The pump station was also part of the North Pine Water Supply Scheme, Pine (now Pine Rivers) Shire's first water reticulation scheme and important infrastructure contributing to the growth of the shire in the 1950s and 1960s. As such, it is important in demonstrating the development of Brisbane's outer suburbs during the post-war period. The establishment of the mill and the water supply scheme in the late 1950s marked the beginning of the transformation of the small rural settlements of Pine Shire into commuter suburbs of the State's capital.

The place is important in demonstrating the principal characteristics of a particular class of cultural places.

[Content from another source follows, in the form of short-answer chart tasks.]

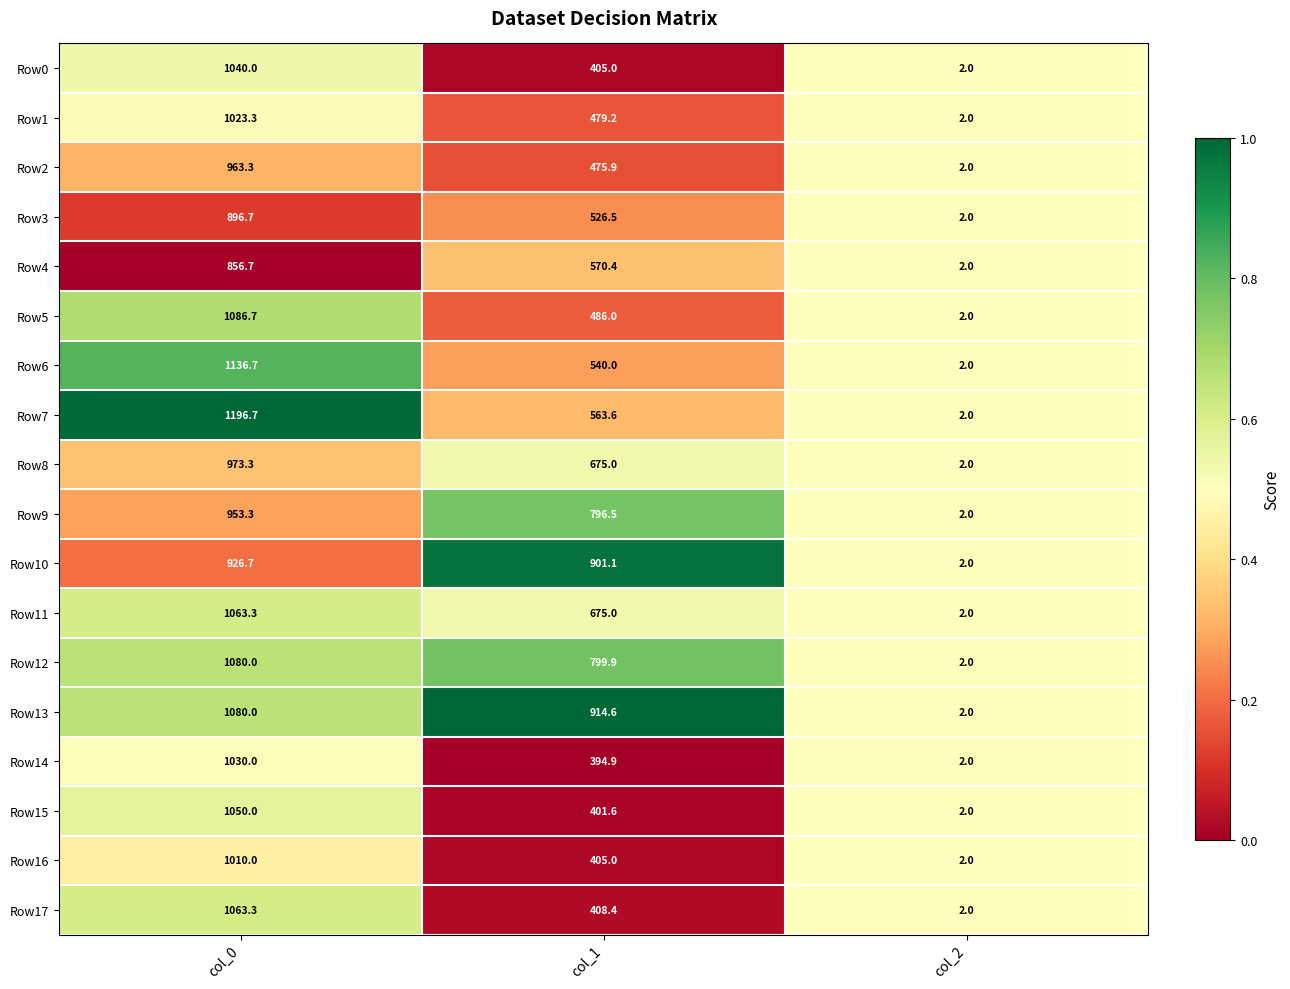

At which category is the sum across all series the highest?

col_0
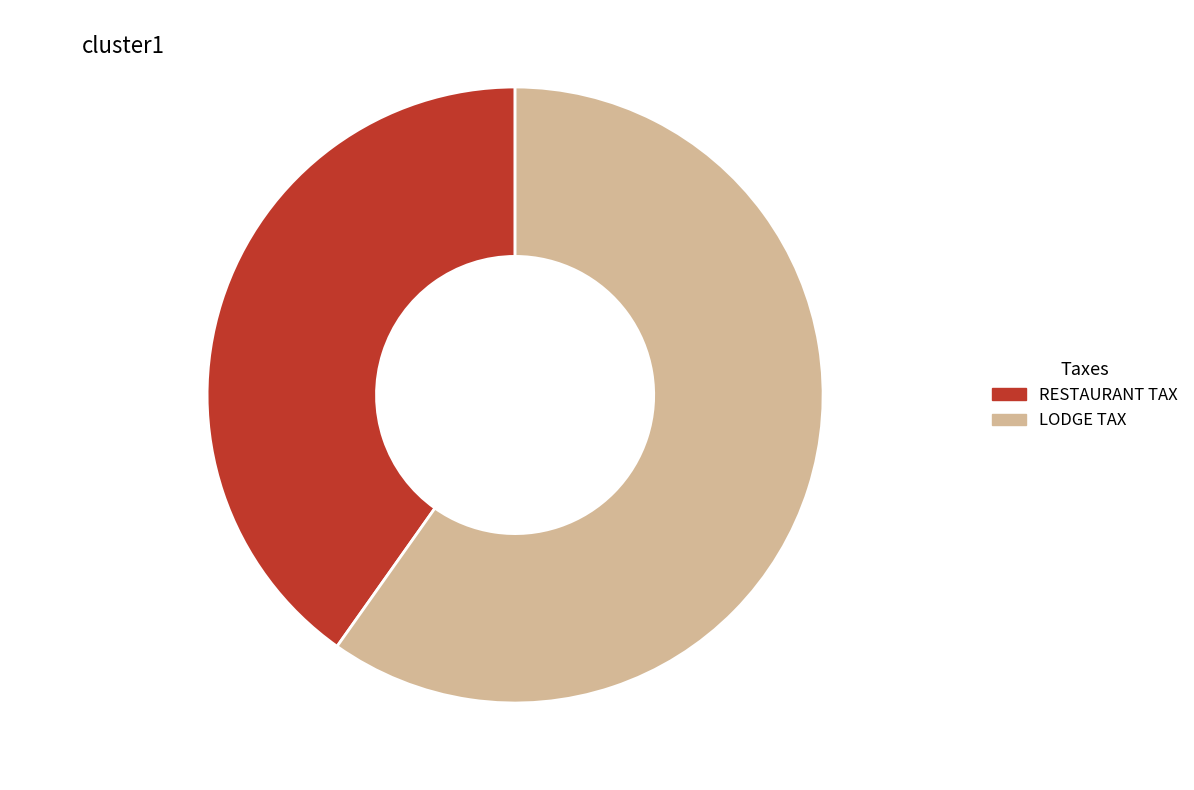

To the nearest percent, what is the difference between the largest and smallest slice percentages?

20%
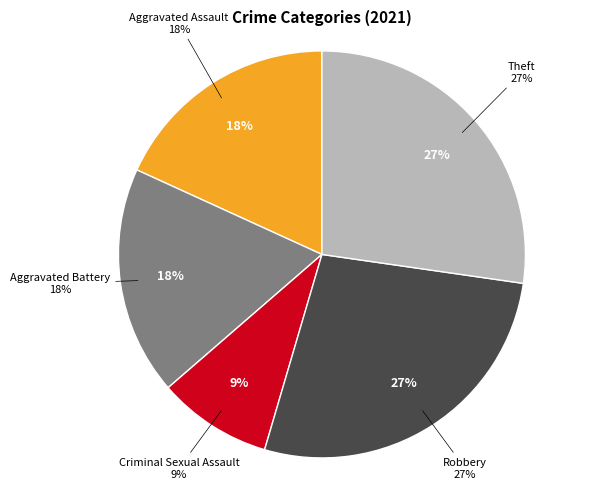

Which slice is the smallest?

Criminal Sexual Assault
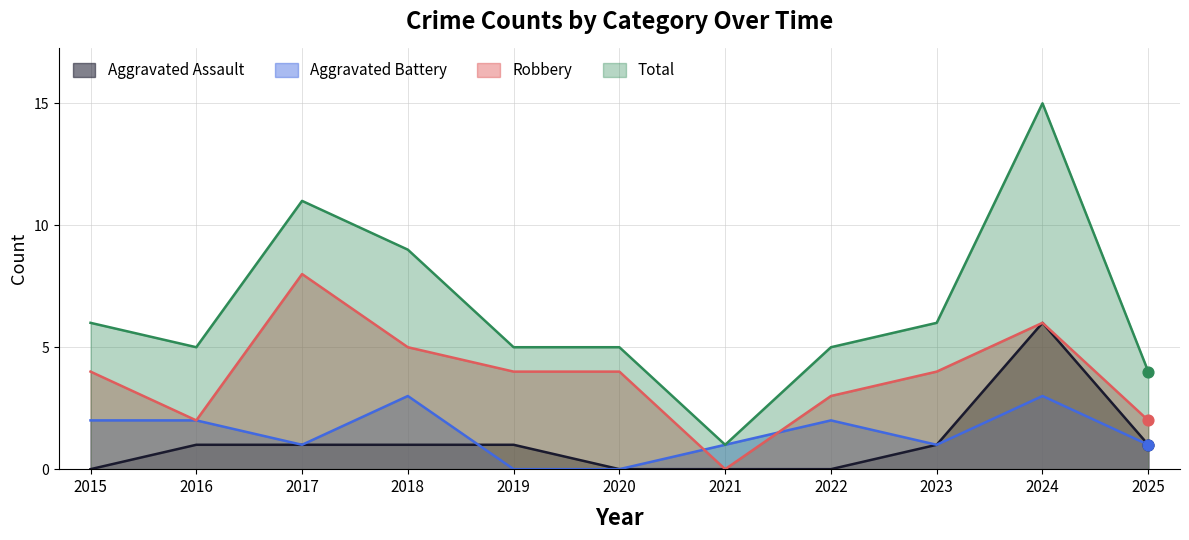

What are all the series names shown in the legend?

Aggravated Assault, Aggravated Battery, Robbery, Total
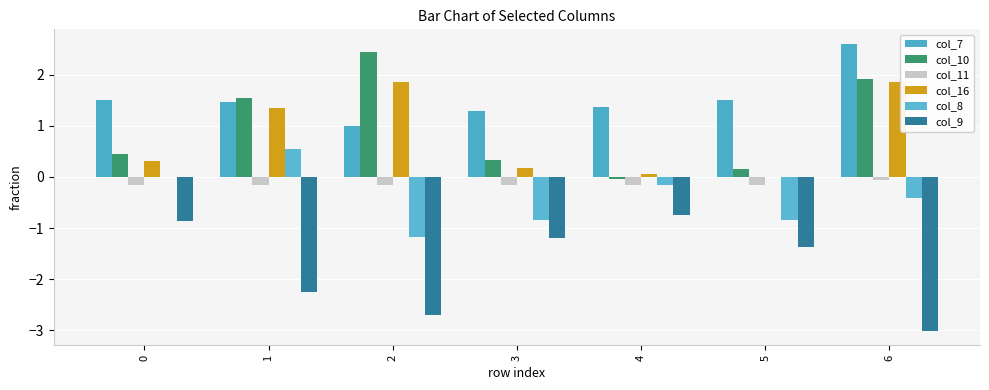

What is the difference between the second highest and second lowest values in the col_10 series?

1.8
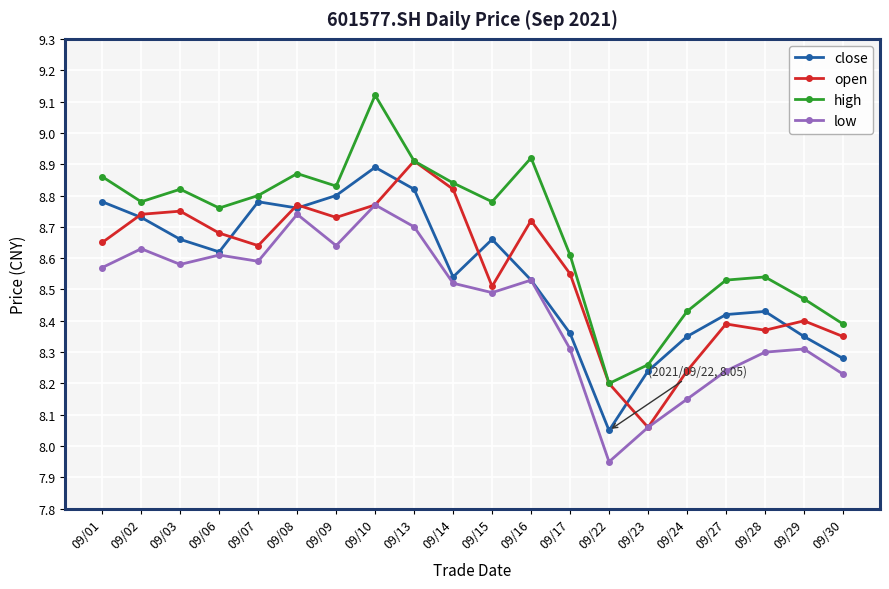

Which category has the lowest value in the low series?

09/22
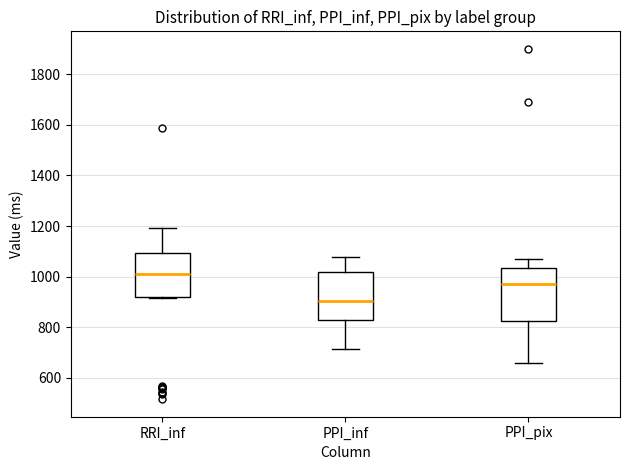

Reading left to right, read every box against the y-axis: the position of its median line, the range the box covers, and the ends of its whiskers. The values are not printed on the chart, so give them approximately, as read against the axis.

RRI_inf: median 1020, box 920 to 1100, whiskers 920 to 1200
PPI_inf: median 900, box 840 to 1020, whiskers 720 to 1080
PPI_pix: median 980, box 820 to 1040, whiskers 660 to 1080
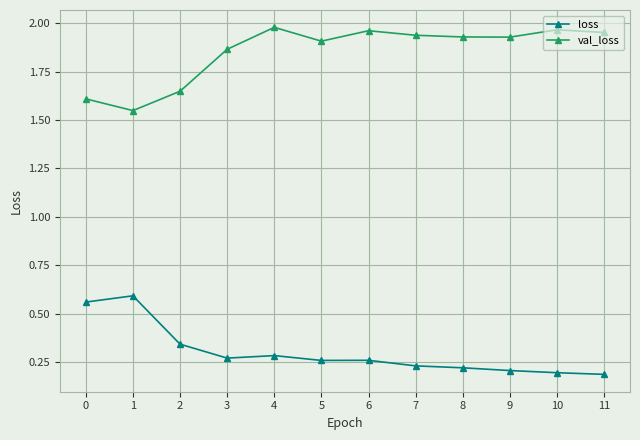

Where is the first local minimum for val_loss?

1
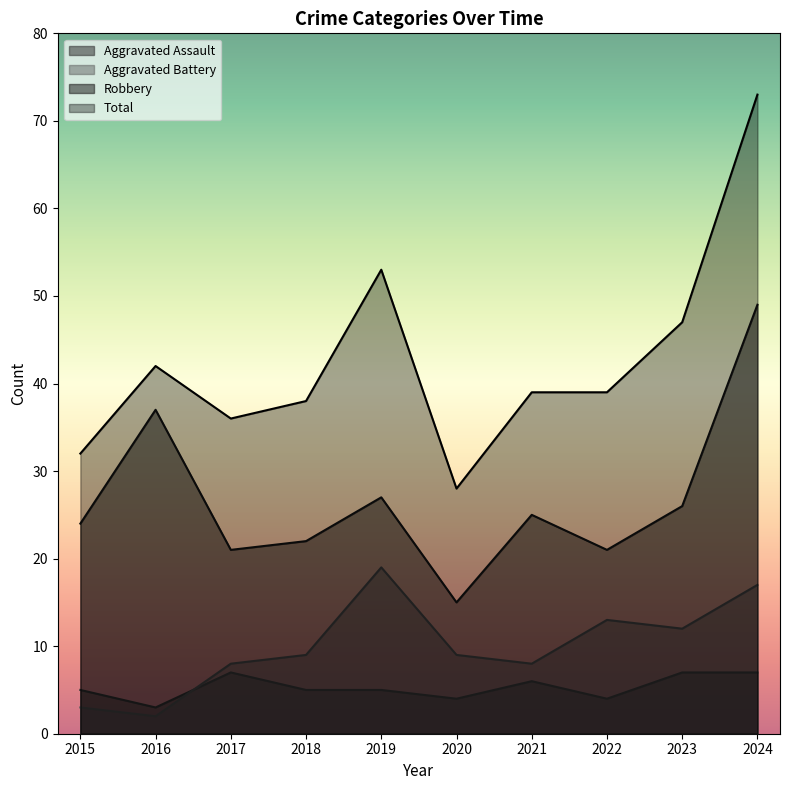

Which series has the largest total across all categories?

Total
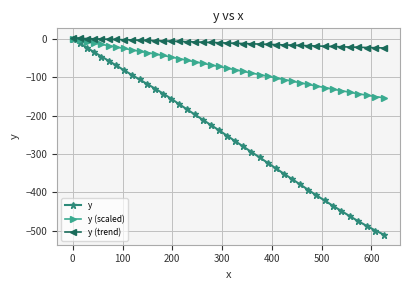

What is the minimum value shown in the chart?

-510.8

A well-conceived utility structure, the North Pine Pumping Station is a small scale industrial building designed to accommodate the operations for water pumping. Although now computerised (no longer manually operated), the station retains much original plant and is important in demonstrating the principal characteristics of this building type. In its essential elements, the station follows the standard design principles for pumping stations. It presents from the road as a single storey building with the bulk of the structure housed below. The intake pumps are located below river level and draw water into the mains for pumping through a series of pipes and valves to the water treatment plant. The basement contains the main plant for the pumping operations including pipes, valves, drains, pits and motors. The control room sits safely above flood level and houses the equipment that operates and monitors the plant. This room is connected to the basement by a chamber.

The place is important because of its aesthetic significance.

In a grassed and treed setting overlooking the North Pine River and Lake Kurwongbah, this robust utility building designed in a discrete classical idiom is a picturesque treatment of a utility structure. From the river the building is a surprise, rising dramatically as a soaring concrete shaft.

The place has a special association with the life or work of a particular person, group or organisation of importance in Queensland's history.

The pump station formed part of important infrastructure for Australian Paper Manufacturers' Mill. As such it has close association with the largest post war undertaking in Southern Queensland and a company that continues to be of national importance.